In reaching our result we recognize that anyone familiar with the development of New Jersey law over the last half century fairly must acknowledge that the state's courts have expanded the circumstances that may give rise to tort liability. But there has to be a limit somewhere. Our duty here is to predict how the New Jersey Supreme Court would view this case and we will discharge that duty by holding that it would reject Lexington's claims. See Leo v. Kerr-McGee Chem. Corp., 37 F.3d 96, 99, 101 (3d Cir. 1994).

We do not know whether Lexington's or Ranger's view of the New Jersey tax law is correct and, though we do not doubt our ability to do so, we will not decide that issue as our result does not depend on it. We point out, however, that Lexington's letter confirming its conversations with an officer or employee in the New Jersey Department of Banking and Insurance surely cannot establish what the New Jersey law is and, indeed, probably is not even binding on the state. See Airwork Serv. Div. v. Director, Div. of Taxation, 478 A.2d 729, 733 (N.J. 1984). Nor are we impressed by the circumstance that the state has accepted Ranger's returns as filed for Ranger does not make a showing that its returns reflected the circumstance that it was paying tax only on the basis of the percentage of the premiums paid for the bonds that reached it. Thus, for all we know the state may not know how Ranger has been computing premiums for tax purposes.

In our view if Ranger has been underpaying its taxes that matter is, as the district court said, an issue between the State of New Jersey and Ranger. As Ranger correctly points out in its brief, the state has a comprehensive system for the examination of tax returns and may assess taxpayers for deficiencies under the State Tax Uniform Procedure Law. See N.J. Stat. Ann. §§ 54:48-1 to 54:53-18 (West 2002); see also N.J. Stat. Ann. § 54:18A-1.3(c) (West 2002). If the state makes such an assessment against Ranger, Ranger may seek a review of the assessment in the New Jersey Tax Court.
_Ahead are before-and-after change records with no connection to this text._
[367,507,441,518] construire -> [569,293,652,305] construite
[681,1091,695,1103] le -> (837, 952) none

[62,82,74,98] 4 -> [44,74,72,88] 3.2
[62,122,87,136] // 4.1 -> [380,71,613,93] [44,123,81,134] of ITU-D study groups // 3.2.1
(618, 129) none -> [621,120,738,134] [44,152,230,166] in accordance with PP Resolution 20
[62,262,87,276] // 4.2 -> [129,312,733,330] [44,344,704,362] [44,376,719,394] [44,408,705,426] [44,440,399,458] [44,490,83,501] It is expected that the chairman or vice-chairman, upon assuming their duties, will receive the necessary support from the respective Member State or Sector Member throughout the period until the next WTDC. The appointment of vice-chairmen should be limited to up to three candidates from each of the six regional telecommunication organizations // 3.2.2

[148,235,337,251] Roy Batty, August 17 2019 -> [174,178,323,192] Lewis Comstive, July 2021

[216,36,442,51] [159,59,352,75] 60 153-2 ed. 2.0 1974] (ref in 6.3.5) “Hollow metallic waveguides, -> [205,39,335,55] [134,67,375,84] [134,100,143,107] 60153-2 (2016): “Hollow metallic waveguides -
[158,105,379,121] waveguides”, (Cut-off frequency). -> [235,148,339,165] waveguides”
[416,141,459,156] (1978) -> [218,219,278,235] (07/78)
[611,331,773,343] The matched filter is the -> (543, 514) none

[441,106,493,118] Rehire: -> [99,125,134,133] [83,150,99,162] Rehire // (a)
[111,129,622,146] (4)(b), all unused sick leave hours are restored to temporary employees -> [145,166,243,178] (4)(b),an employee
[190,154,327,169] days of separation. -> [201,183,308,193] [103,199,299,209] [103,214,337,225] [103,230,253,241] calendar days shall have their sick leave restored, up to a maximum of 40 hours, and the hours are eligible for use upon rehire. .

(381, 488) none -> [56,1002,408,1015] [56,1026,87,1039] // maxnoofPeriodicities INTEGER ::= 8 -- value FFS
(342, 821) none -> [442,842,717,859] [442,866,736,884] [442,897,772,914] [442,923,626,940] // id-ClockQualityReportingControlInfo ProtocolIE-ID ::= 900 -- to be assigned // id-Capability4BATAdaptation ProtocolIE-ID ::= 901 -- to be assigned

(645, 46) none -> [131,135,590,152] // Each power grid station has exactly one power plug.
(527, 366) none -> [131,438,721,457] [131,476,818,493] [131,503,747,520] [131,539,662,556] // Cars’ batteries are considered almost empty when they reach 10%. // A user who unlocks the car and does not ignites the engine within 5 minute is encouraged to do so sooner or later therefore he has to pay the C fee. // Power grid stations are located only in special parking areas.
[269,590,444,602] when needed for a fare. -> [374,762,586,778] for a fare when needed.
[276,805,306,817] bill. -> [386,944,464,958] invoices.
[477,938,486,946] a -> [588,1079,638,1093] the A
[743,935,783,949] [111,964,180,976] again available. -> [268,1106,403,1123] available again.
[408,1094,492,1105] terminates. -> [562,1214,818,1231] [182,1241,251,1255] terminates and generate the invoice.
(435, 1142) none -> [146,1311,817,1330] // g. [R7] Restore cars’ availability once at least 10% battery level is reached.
See N.J. Stat. Ann. § 2B:13-2 (West Supp. 2002). In the circumstances, we agree with Ranger's contention that if it has underpaid its taxes, which it denies is the case, the determination that it has done so must be made in state administrative proceedings subject to state judicial review. We also agree that its failure, if such be the case, to pay its taxes in full cannot create "a private right of action for a third party to seek an audit of [its] return" on any of the theories Lexington has advanced in this litigation even though the remedy it seeks is damages payable to itself rather than the state. Appellee's br. at 25.

We do not know whether Lexington at a trial could establish that it lost business because of Ranger's ability to reduce costs by underpaying its taxes but in deciding this case we are assuming that it can do so, though, as the district court noted, its factual allegations along these lines seem to be insubstantial. Moreover, we will assume without deciding that Lexington's view of the tax law is correct. Nevertheless, we hold that Lexington must suffer the loss of which it complains without a remedy.

IV. CONCLUSION

For the foregoing reasons the order of May 23, 2002, will be affirmed.